A rivelare l’inedito retroscena è oggi il pentito Luca Covelli, ex narcotrafficante le cui dichiarazioni sono ampiamente confluite nel provvedimento di custodia cautelare eseguito dai carabinieri. Il neo collaboratore di giustizia, passato dalla parte dello Stato l’anno scorso, durante il lungo interrogatorio al quale è stato sottoposto il 22 gennaio del 2019 ha descritto per filo e per segno la natura dei suoi rapporti con Di Fraia: «Distribuivo il”fumo” dei Cifrone e vari privati, sempre a un prezzo che andava dai 160 euro ai 180 euro a plancia. Questi privati erano ad esempio Marco Guerra, Ciro Milano, un tale Stefano di Miano, che saprei riconoscere in foto, i quali erano clienti di Luigi Cifrone».

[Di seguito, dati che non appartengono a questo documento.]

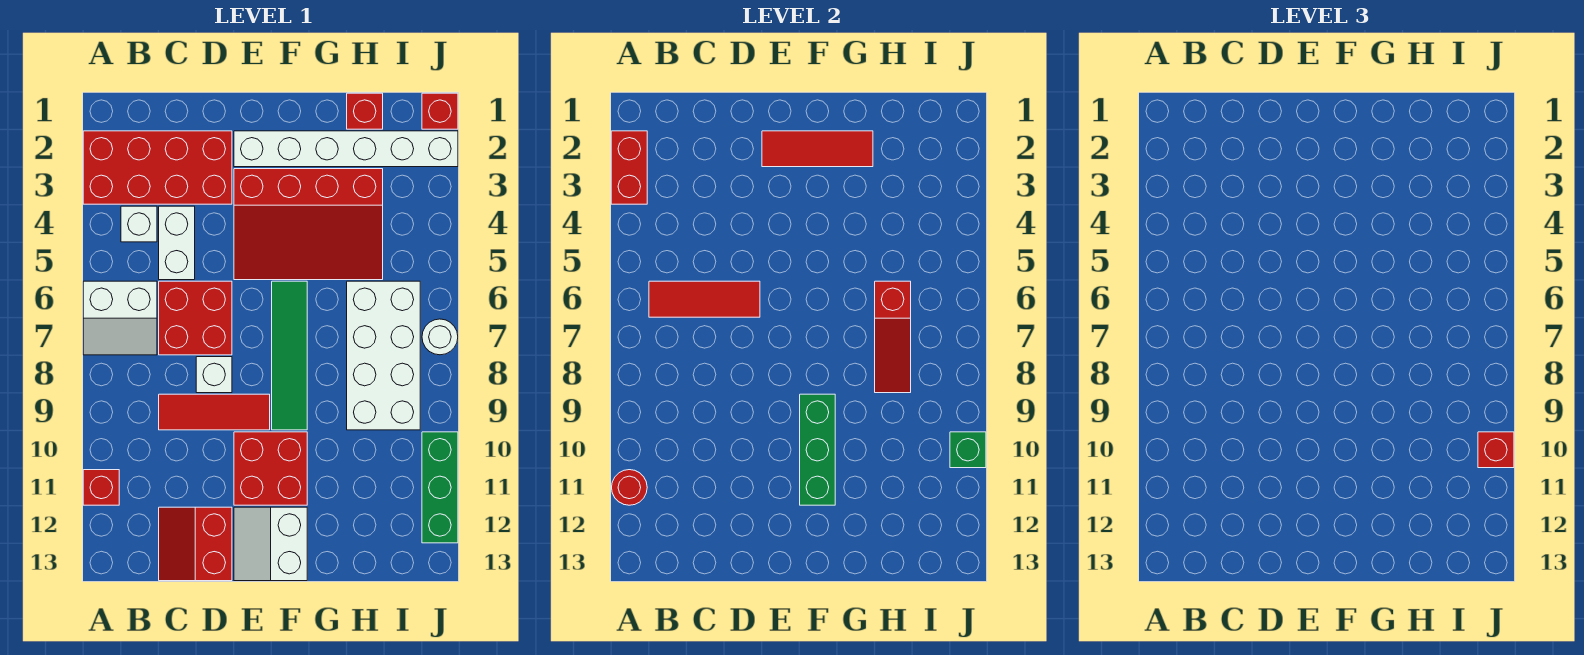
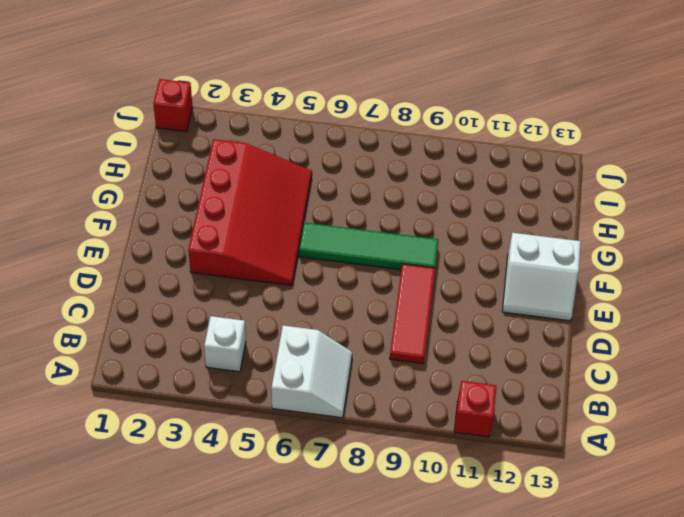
none -> red brick A2:D3 level 1
none -> white brick C4:C5 level 1
none -> red brick C6:D7 level 1

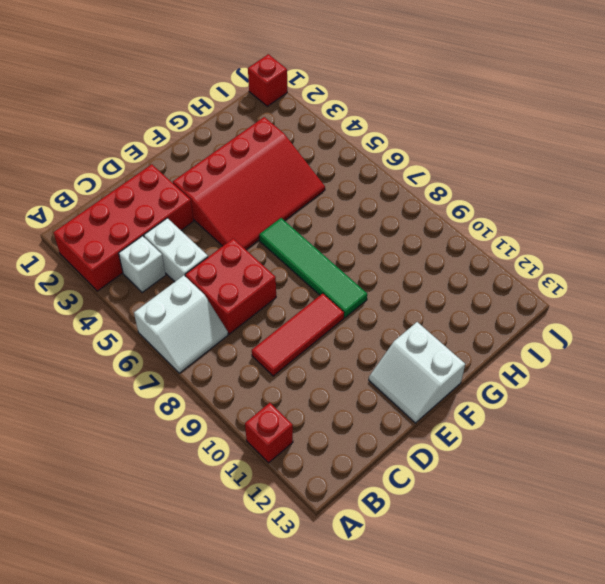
none -> red slope C12:D13 level 1 top D
none -> white brick D8 level 1
none -> white brick E2:J2 level 1

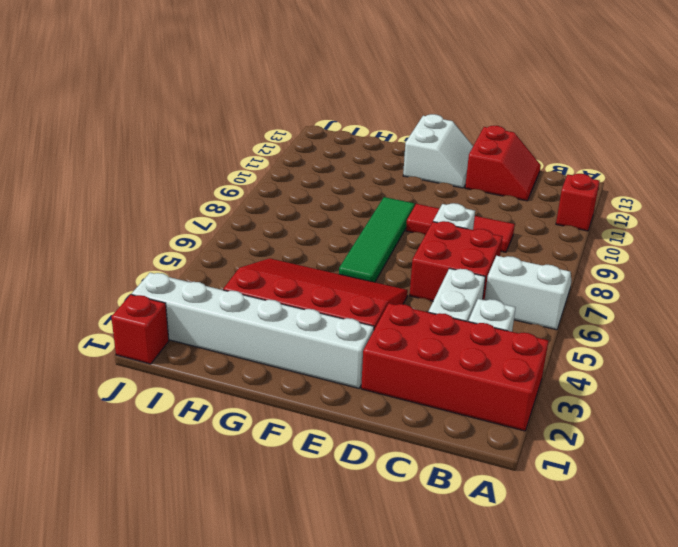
none -> red brick E10:F11 level 1
none -> red brick H1 level 1
none -> white brick H6:I9 level 1

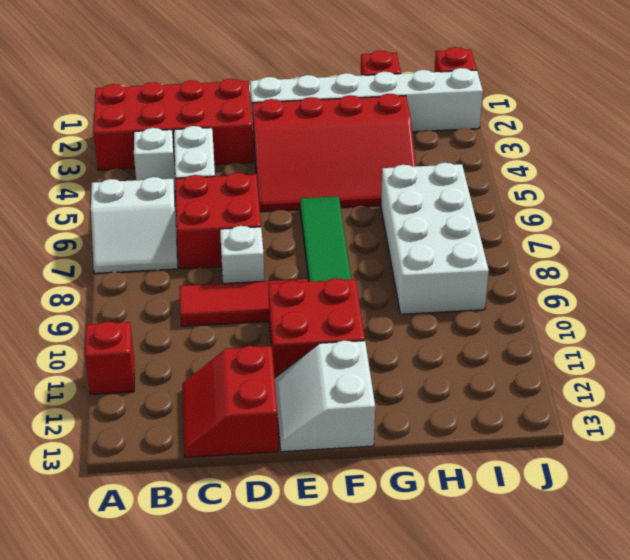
none -> white round brick J7 level 1
none -> green brick J10:J12 level 1
none -> red brick A2:A3 level 2

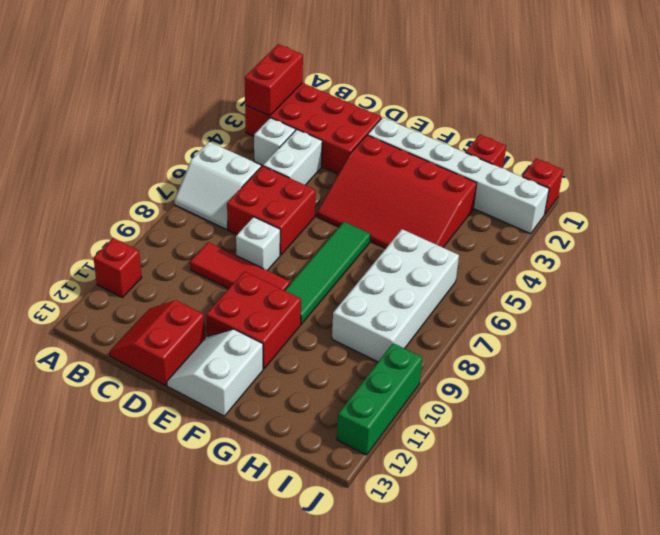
none -> white round brick J7 level 1
none -> red round brick A11 level 2
none -> red tile B6:D6 level 2

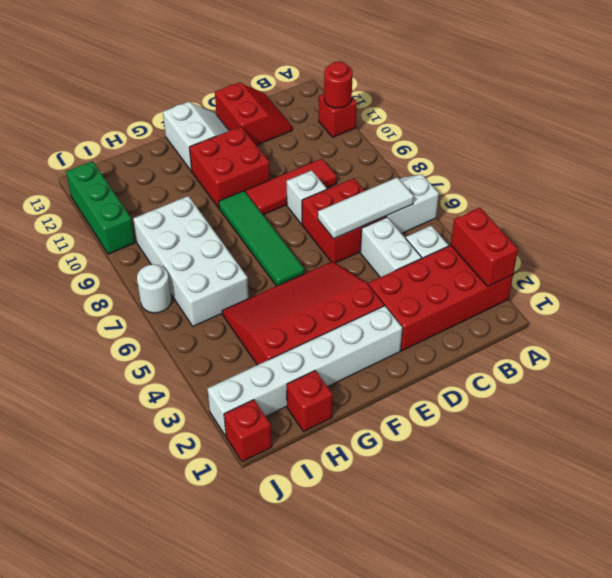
white tile B6:D6 level 2 -> red tile B6:D6 level 2
none -> red tile E2:G2 level 2
none -> green brick F9:F11 level 2
none -> red slope H6:H8 level 2 top 6

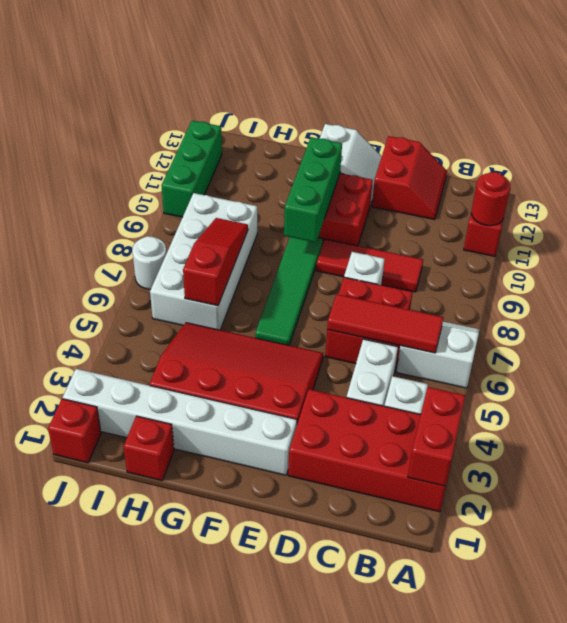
none -> red tile E2:G2 level 2
none -> green brick J10 level 2
none -> red brick J10 level 3

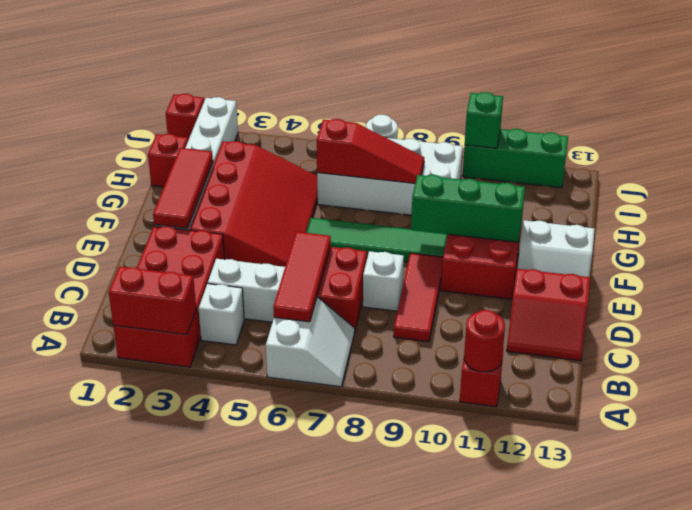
none -> red brick J10 level 3

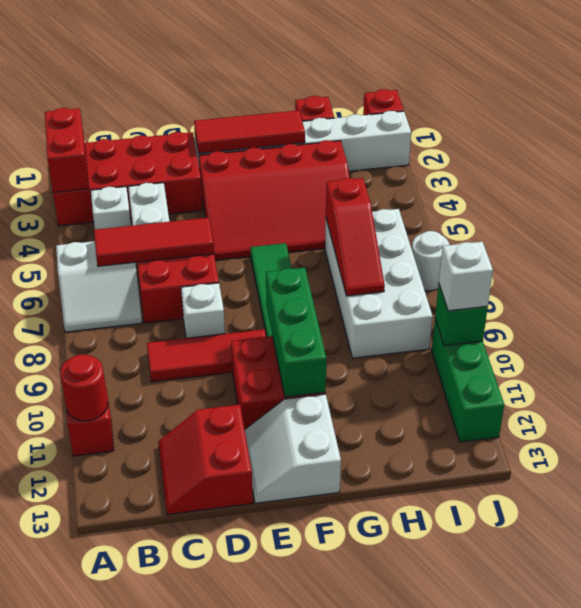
white brick J10 level 3 -> red brick J10 level 3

Due mesi dopo l’ex uomo della mala mianese viene quindi chiamato a un’ulteriore deposizione: «Tra gli altri soggetti che ho rifornito di “fumo” nel periodo in cui lavoravo per i Cifrone, cioè fino al maggio 2018, c’era Stefano Di Fraia, che sta a Miano. Sono in grado di portarvi a casa sua, dove andavo a portagli le plance, una o due a settimana al prezzo di 170 euro». Il concetto veniva poi ampliato il successivo 21 maggio: «Conosco Stefano Di Fraia “’o scognato”. Vive con il figlio, si è separato dalla moglie che è scappata con Peppe De Felice. Questo ragazzo lavora, però vende anche il “fumo” a privato, si rifornisce da Luigi Cifrone, ero io a portarglielo a casa».

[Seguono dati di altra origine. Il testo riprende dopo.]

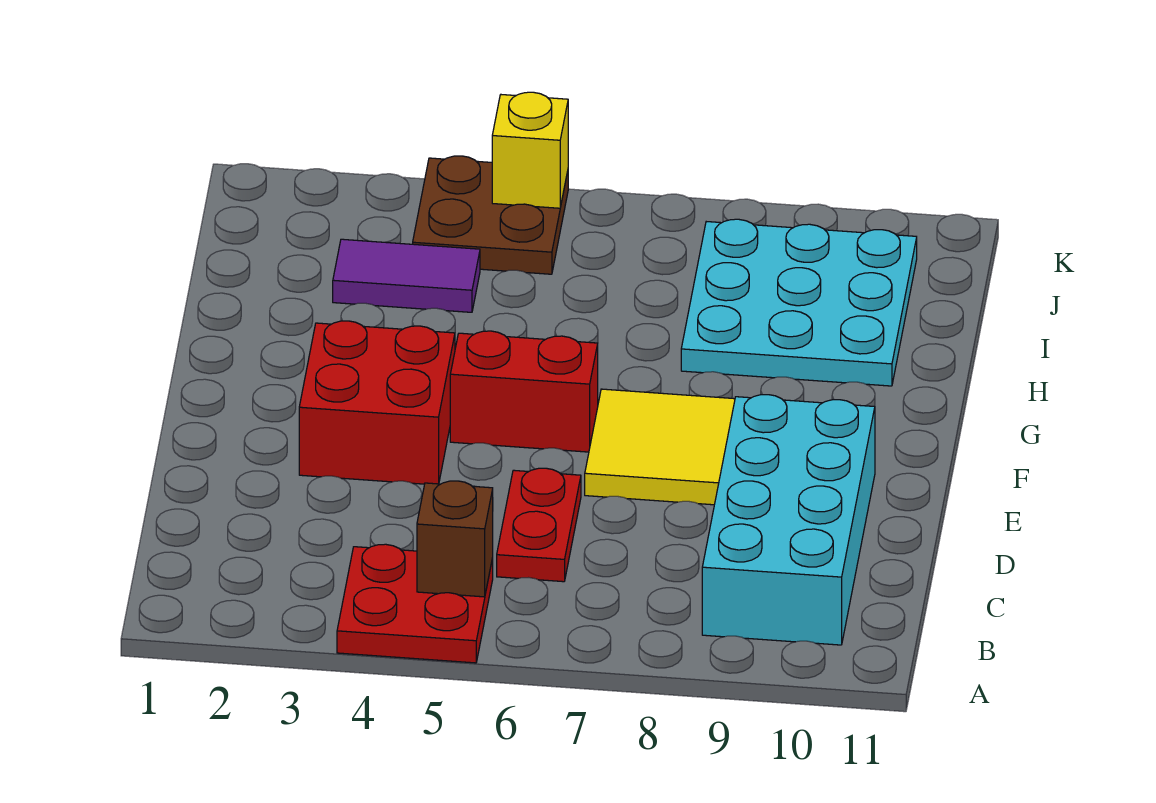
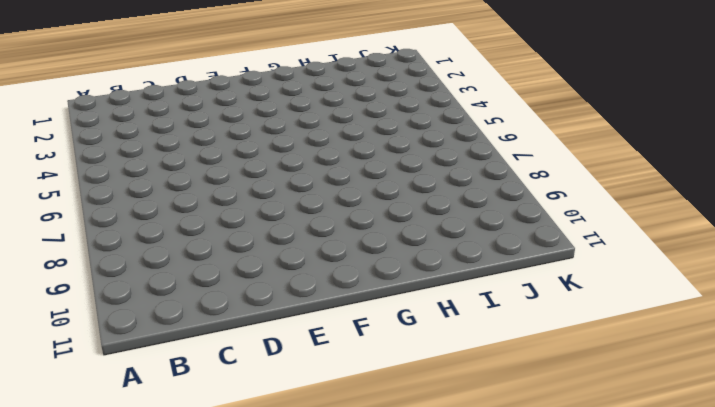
none -> red plate A4:B5 level 1
none -> cyan brick B9:E10 level 1

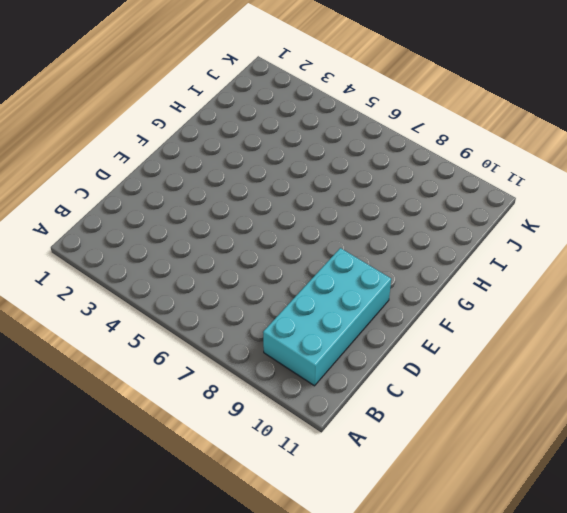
none -> red plate A4:B5 level 1
none -> red plate C6:D6 level 1

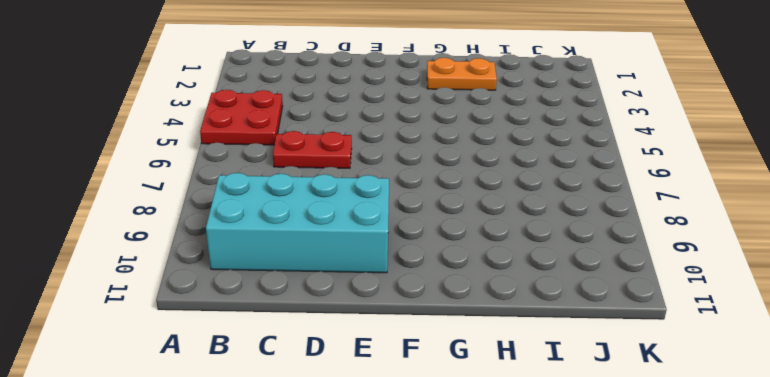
orange plate G2:H2 level 1 -> none
none -> red brick E3:F4 level 1
none -> yellow tile E7:F8 level 1

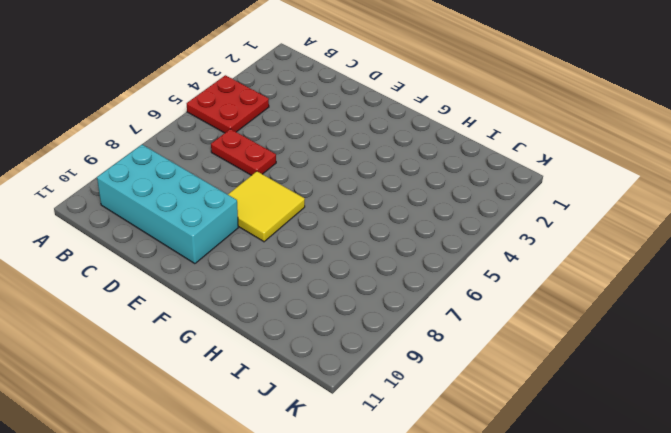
none -> red brick E3:F4 level 1
none -> red brick F5:F6 level 1

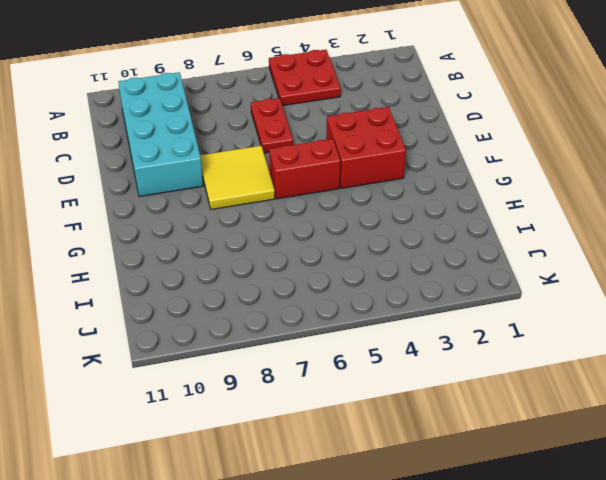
none -> cyan plate H8:J10 level 1
none -> purple tile I3:I4 level 1

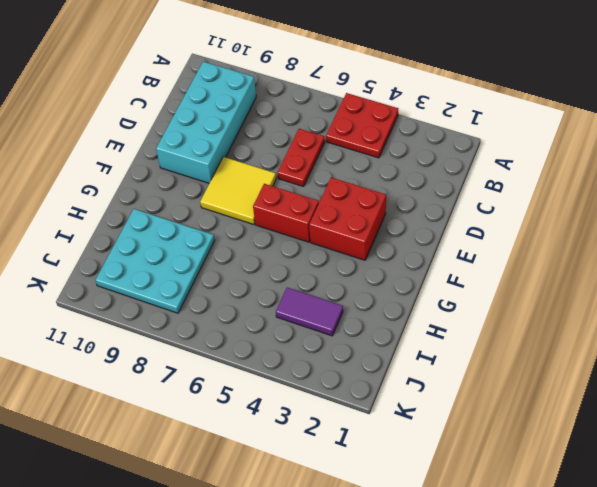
none -> brown plate J4:K5 level 1
none -> brown brick B5 level 2

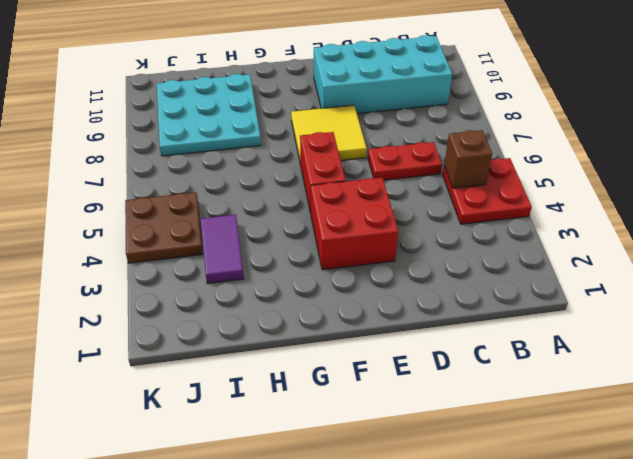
none -> yellow brick K5 level 2

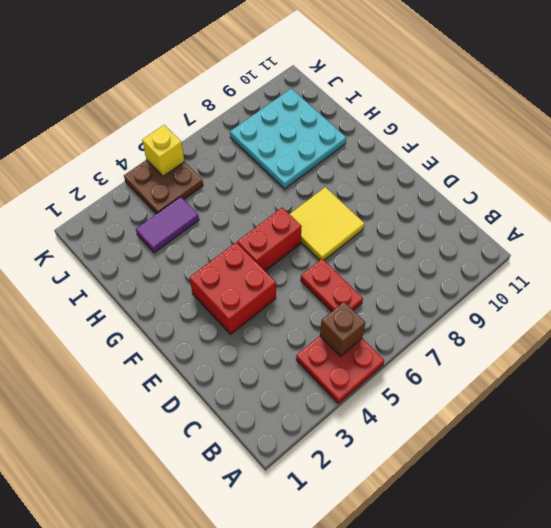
none -> cyan brick B9:E10 level 1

Dando per buone le affermazioni di Covelli ma ferma restando la presunzione di innocenza fino a prova contraria, ci pensa poi il gip a rincarare la dose. Il magistrato che ha emesso l’ordinanza eseguita tre giorni fa stabilisce infatti che «Di Fraia è risultato essere uno dei soggetti che ha rivestito uno dei ruoli principali nella preparazione e nell’esecuzione del sequestro ai danni di Stefano Pettirosso. È risultato essere, infatti, colui che era alla guida del “Beverly” che ha affiancato, nella fase prodromica del sequestro, la vittima che si trovava alla guida della propria autovettura, dicendogli che doveva venire con loro».
Una vicenda da brividi, che da qui al prossimo futuro potrebbe offrire spunti al momento imprevedibili. Dalla lettura delle cento pagine del provvedimento cautelare, come riportato ieri dal “Roma”, si apprende infatti che, dopo il recentissimo ridimensionamento del grippo Balzano, messo alla corde da arresti e pentimenti, proprio i cugini Luigi e Gaetano Cifrone sarebbero tornati a spadroneggiare sulle strade di Miano e dintorni. Non è dunque da escludere che gli eredi del clan Lo Russo, di cui sono ritenuti una diretta emanazione dagli inquirenti, possano presto entrare in rotta di collisione con una delle tante cosche che infestano quella zona di Napoli.